Fringe Audience, Day Three


After I wrote yesterday’s post at a Starbucks in far downtown Manhattan (right across from my brother Ian’s favorite building) while drinking a large vanilla something or other, and then went to go see Comedeus, which might be the best way to see it.

Comedeus, also known as “The Andy Ross Experience” is one of those theater/comedy pieces that walks right up to the line of what you can stand, but Mr. Ross has the decency not to step over that line. His piece is organized with sound cues and a couple of props, but really he’s just telling a story and he tries to make it funny for you. And it works. He makes it funny.

Here’s the thing. It’s not a coherent show, it isn’t presented as a piece of articulate art whatsoever. And usually that pisses me off. But the story he is telling is about two characters, Comedeus (God of Comedy, I think, I don’t know he was humping the stage half the time) and Tutheus (God of realism). Trutheus wants the world to be orderly, organized, disciplined and, y’know, he wants everyone to be off book by the performance. But Mr. Ross is on the side of Comedeus, so he just makes shit up. And almost all of it was either pretty funny, or really inspired and hilarious.

At one point, there was a noise from the theater next door that sounded exactly like horses. So, Ross decided that the character he was playing was on horseback. When we came back to that character, he remembered that it was supposed to be on a horse, but there was no noise from next door, so, on a whim, he asked us to bang on our chairs to make the horse noise for him. “Now you’re in the show!” he hollered. “I’ll pay you what I’m paying them!” he pointed to the stage manager with a huge smile that snapped into a scowl as he yelled “SUCKERS!”

Full disclosure, this guy is from the Carolinas, and as soon as I heard his accent and met his wife (the stage manager) I was totally on their side. I have friends that would have hated this, I know Jordana would have eaten her own tongue. But she has a heart of ice, as I’ve said before.

The second show was a bit of a mixed bag. Sound Of The Estate is one of the shows that makes legit theater people cringe. Uncle Vanya set in a harlem recording studio? But, of course, I’m a homer and anything with recording studios or hip-hop and I’ll give it a shot.

The play was updated masterfully, and the cast was wonderful. Most of the people are either hip-hop artists or singers, and Chekov in the mouths of musicians is just magical.
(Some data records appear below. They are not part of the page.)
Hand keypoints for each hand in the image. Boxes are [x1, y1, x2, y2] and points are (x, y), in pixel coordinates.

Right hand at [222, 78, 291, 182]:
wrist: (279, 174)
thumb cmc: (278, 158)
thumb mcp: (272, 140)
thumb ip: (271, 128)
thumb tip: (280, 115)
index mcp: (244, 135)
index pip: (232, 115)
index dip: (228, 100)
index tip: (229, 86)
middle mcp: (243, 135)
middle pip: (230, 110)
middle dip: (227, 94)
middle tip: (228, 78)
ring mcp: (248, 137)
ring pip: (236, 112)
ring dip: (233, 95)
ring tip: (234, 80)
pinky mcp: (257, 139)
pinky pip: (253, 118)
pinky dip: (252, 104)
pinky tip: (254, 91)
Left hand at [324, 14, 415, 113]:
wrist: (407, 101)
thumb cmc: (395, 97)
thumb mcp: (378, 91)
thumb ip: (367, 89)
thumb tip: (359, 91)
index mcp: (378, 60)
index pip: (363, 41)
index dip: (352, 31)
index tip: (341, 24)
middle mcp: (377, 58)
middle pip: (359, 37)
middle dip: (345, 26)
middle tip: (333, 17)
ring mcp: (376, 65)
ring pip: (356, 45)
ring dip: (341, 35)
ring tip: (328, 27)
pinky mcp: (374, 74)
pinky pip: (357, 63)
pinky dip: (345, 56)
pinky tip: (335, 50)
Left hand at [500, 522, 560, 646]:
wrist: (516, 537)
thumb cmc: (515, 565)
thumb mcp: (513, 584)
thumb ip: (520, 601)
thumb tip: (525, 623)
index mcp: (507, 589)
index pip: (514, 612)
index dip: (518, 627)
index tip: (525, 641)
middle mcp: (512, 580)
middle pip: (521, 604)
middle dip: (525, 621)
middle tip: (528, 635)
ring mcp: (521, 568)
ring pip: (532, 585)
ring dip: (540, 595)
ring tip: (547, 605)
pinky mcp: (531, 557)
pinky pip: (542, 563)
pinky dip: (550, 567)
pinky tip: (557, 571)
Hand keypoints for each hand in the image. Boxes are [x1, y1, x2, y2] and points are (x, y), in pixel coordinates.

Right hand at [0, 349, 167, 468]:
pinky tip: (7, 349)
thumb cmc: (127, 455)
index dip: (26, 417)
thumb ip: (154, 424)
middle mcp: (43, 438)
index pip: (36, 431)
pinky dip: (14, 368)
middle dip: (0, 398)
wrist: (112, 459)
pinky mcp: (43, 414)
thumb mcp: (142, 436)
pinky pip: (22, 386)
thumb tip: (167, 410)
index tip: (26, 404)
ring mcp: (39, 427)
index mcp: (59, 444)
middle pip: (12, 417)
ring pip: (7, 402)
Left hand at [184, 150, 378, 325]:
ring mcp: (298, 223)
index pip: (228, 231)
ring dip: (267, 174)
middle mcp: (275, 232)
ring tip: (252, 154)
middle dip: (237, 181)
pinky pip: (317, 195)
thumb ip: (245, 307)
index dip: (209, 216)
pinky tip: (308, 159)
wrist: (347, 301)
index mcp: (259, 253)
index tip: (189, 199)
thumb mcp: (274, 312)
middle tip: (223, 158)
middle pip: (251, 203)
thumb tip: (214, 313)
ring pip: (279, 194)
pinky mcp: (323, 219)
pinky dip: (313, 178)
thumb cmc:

Singers and rappers are used to communicating with word combinations they wouldn’t necessarily casually use, and the cast handled it really well. I loved the script, full of the same horrible feelings of inertia, the same horrible struggles between class and the unfairness of beauty and love.

If the playwright, Jehriko Turner had simply updated it and then given it to a director (he’s listed as doing both), he would have done the project a huge favor. For those of you wondering what a stage director does, believe me you know it when he or she hasn’t done it. If actors are unsure of their place on stage, if actors aren’t off-book, if scene changes are over-long or awkward, if set pieces don’t seem to belong, then you know the director didn’t know how to run rehearsals.

Also, it was a great idea to set it in a studio, but no-one on stage seemed to know what happens in a studio. There was a mixer, a keyboard, a computer and a booth on stage, and occasionally someone would press a button on the mixer to make sound happen, or would ask someone in the booth to play something back. In fact, they constantly asked people in the booth to play something back, and they would yell through the glass to talk to each other. I’m just saying, it was a cool idea, and a theater director, a nuts and bolts woman or man, would have taken this wonderful script and amazing actors and turned it into a theater piece.

Tonight, our show opens, and then I might be getting drunk. Or I might go see another show at ten, I’m not sure.